In a precautionary move, the Office of Management and Budget (OMB) directed agencies to review their plans for operating in the absence of appropriations if an agreement if not reached on a Continuing Resolution (CR) to fund the government.
FY2014 begins on October 1 (less than two weeks away) and congressional Republicans and the Administration appear to be at an impasse on providing appropriations for the new fiscal year.
House Speaker John Boehner (R-OH) had hoped to pass a CR that would last until December 15. Boehner’s proposed CR included a provision that would defund implementation of the Affordable Health Care Act (so-called Obamacare). However, his proposal allowed the Senate to reject the provision and still keep the CR funding intact.

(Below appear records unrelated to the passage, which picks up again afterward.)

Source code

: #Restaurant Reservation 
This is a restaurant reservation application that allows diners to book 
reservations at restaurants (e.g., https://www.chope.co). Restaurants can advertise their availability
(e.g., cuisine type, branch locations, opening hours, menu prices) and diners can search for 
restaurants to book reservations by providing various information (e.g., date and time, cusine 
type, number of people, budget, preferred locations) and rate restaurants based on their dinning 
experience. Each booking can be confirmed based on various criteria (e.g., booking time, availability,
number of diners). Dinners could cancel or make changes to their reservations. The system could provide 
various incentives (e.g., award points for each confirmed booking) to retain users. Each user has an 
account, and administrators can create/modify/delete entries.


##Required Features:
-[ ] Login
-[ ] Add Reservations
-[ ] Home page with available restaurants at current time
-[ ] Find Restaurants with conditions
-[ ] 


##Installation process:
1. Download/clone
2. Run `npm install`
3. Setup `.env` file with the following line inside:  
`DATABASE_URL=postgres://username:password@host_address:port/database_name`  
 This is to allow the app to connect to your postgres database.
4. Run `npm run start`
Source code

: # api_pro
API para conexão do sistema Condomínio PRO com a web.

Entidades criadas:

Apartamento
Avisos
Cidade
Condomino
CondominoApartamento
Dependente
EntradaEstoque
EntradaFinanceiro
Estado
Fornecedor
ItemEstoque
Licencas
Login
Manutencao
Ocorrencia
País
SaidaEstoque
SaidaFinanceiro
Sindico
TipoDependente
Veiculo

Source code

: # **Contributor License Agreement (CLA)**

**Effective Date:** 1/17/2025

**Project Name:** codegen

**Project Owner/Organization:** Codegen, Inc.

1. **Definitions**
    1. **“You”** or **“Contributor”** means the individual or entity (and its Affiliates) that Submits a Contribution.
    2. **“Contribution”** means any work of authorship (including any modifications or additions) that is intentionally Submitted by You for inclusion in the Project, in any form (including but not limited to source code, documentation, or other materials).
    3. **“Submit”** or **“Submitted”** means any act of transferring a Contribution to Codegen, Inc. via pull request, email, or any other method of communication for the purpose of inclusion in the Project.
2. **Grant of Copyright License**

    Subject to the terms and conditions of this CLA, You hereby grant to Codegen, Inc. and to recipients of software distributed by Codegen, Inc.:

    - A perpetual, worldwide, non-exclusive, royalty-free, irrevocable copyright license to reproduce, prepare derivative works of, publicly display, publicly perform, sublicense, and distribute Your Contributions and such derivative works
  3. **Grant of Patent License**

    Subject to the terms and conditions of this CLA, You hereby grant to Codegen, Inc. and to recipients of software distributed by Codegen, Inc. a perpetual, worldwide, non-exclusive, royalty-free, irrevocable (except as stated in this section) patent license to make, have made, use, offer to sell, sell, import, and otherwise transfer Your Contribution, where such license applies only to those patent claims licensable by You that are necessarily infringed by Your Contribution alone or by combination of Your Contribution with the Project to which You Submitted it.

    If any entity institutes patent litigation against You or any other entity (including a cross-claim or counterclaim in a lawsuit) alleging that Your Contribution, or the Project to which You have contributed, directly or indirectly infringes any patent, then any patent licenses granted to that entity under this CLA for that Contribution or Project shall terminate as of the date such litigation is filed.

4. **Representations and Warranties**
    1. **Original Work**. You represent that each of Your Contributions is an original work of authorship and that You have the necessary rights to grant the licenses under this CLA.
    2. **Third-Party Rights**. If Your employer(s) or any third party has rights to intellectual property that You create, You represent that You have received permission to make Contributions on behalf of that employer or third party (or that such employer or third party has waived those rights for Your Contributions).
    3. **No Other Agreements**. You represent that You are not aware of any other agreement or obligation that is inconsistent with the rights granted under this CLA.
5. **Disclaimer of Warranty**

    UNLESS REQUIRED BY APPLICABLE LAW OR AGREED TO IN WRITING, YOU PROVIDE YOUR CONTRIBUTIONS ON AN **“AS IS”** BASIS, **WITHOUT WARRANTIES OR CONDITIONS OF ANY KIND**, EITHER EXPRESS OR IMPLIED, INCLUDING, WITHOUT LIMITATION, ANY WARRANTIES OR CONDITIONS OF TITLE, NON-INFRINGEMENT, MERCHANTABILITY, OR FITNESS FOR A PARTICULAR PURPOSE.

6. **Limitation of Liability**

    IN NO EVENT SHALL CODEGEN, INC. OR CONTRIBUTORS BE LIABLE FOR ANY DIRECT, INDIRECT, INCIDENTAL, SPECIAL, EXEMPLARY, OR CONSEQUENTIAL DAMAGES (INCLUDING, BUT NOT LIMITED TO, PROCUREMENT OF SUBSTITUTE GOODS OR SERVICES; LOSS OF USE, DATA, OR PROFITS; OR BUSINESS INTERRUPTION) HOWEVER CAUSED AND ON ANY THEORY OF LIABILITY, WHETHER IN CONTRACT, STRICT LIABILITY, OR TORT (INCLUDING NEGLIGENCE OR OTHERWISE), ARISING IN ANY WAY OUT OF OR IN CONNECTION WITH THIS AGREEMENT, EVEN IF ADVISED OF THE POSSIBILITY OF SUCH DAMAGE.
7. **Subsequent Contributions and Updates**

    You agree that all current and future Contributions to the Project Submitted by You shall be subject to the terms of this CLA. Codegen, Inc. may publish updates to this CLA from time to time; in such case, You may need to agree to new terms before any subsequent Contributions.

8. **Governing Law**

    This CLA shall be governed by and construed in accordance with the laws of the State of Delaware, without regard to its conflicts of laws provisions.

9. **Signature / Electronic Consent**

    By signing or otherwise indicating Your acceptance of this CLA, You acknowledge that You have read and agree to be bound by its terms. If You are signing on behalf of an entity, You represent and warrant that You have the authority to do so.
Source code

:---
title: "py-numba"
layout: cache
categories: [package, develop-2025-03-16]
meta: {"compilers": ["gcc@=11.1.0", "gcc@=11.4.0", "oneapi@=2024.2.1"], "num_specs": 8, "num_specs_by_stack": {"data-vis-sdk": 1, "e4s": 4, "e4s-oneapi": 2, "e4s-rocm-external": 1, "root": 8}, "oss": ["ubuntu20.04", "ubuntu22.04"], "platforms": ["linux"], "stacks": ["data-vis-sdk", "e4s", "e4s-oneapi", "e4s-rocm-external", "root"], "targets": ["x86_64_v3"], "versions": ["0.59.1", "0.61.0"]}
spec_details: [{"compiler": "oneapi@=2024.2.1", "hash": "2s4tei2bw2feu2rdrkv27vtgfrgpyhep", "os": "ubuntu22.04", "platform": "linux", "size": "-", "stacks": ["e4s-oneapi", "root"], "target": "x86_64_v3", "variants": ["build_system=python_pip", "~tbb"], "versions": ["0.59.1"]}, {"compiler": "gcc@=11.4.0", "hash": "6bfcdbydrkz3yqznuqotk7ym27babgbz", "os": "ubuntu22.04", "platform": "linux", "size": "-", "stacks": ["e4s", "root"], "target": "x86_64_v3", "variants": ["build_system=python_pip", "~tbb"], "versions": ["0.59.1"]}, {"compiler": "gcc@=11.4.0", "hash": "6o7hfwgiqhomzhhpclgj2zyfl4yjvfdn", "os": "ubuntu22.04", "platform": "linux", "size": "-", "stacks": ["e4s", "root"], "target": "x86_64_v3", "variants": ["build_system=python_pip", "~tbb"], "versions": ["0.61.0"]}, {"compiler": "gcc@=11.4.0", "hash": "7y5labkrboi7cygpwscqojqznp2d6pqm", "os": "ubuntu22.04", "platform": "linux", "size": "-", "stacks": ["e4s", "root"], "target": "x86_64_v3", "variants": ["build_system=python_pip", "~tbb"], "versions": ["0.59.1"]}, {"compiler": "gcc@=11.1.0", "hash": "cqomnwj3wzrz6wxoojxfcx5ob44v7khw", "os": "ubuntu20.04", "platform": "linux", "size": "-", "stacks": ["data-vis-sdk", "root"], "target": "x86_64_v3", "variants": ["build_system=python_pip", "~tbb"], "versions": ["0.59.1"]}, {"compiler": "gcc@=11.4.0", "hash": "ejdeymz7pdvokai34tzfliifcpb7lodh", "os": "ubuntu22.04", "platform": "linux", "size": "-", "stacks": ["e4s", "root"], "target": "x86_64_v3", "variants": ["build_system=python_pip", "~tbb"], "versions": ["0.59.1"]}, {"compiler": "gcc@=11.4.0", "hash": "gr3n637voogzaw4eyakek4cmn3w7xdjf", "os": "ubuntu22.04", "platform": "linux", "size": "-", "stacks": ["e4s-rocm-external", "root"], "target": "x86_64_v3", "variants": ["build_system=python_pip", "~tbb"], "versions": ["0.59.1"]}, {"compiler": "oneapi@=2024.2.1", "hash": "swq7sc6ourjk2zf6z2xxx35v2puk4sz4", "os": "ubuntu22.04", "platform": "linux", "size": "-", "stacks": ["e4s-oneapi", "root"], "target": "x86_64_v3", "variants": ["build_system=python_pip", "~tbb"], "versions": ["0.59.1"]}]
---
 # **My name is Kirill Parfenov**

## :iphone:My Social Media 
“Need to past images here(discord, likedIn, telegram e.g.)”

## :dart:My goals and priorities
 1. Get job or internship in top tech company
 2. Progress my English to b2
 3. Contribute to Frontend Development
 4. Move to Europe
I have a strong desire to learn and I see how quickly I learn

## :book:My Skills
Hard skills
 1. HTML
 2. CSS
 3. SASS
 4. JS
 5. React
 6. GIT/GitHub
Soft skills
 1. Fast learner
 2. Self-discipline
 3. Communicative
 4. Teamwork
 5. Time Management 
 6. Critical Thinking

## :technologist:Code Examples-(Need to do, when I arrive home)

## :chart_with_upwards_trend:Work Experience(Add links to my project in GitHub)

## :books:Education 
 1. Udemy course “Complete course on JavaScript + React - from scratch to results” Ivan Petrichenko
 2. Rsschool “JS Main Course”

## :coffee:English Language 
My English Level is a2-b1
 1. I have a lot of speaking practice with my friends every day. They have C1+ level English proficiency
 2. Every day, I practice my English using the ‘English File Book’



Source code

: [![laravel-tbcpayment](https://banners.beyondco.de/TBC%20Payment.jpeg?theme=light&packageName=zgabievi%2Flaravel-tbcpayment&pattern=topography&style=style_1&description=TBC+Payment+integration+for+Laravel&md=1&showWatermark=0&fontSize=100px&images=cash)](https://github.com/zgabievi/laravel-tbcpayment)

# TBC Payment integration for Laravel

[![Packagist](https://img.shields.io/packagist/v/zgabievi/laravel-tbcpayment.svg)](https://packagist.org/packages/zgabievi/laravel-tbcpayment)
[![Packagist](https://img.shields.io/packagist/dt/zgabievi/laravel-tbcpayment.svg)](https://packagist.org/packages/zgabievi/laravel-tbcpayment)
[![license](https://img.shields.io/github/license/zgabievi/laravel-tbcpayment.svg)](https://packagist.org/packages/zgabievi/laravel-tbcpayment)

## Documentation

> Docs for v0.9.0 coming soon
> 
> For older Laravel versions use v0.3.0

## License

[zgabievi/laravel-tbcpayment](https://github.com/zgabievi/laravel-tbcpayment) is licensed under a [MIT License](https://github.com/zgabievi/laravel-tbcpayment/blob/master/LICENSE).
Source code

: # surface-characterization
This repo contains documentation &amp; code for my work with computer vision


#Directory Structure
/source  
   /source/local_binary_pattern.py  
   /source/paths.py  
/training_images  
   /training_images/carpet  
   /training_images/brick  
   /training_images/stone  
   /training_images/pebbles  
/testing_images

The House Republican Conference strongly objected to this plan and forced Boehner to change the proposed CR to require defunding the new health care law in the CR. The House may vote on this proposal tomorrow. However, the Democrat-controlled Senate will surely object to such a CR so it has no chance of getting to the president for signature.
Because of the increasing uncertainty regarding an agreed-to CR before October 1, OMB Director Sylvia Burwell sent a memo to agency heads on Tuesday directing them to begin updating their plans for operating in the absence of appropriations. Burwell reiterated that the administration “does not want a lapse in appropriations to occur,” but given the current situation “prudent management requires that agencies be prepared for the possibility of a lapse.”
The memo reminded agencies that if new appropriations are not made available by October 1 they can not “incur obligations when the funding source for the obligation is an appropriation that has lapsed,” except in limited situations.
Agencies could only continue performing “activities that are ‘excepted’ pursuant to applicable legal requirements (unless the agency has a separate funding source for an activity that will remain available during a lapse and that the agency would use for the agency’s continued performance).”
In an attachment of “Frequently Asked Questions” OMB cited Justice Department decisions that allowed obligations for “excepted activities” if: 1) a legal requirement “expressly authorizes an agency to obligate funds in advance of appropriations” (such as DoD’s feed and forage authorization); 2) the function addresses emergency circumstances that threaten human safety and property; and 3) “the function Is necessary to the discharge of the President’s constitutional duties and powers” (such as in foreign affairs).
Agencies could also continue activities that are “necessarily implied” from the authorized continuation of other activities. Examples of these activities are: minimal obligations to conduct an orderly shutdown of agency operations and activities funded by appropriations that remain available during a lapse (such as administrative activities “that are necessary to disburse benefit payments, for which an indefinite appropriation provides the funding for the benefits).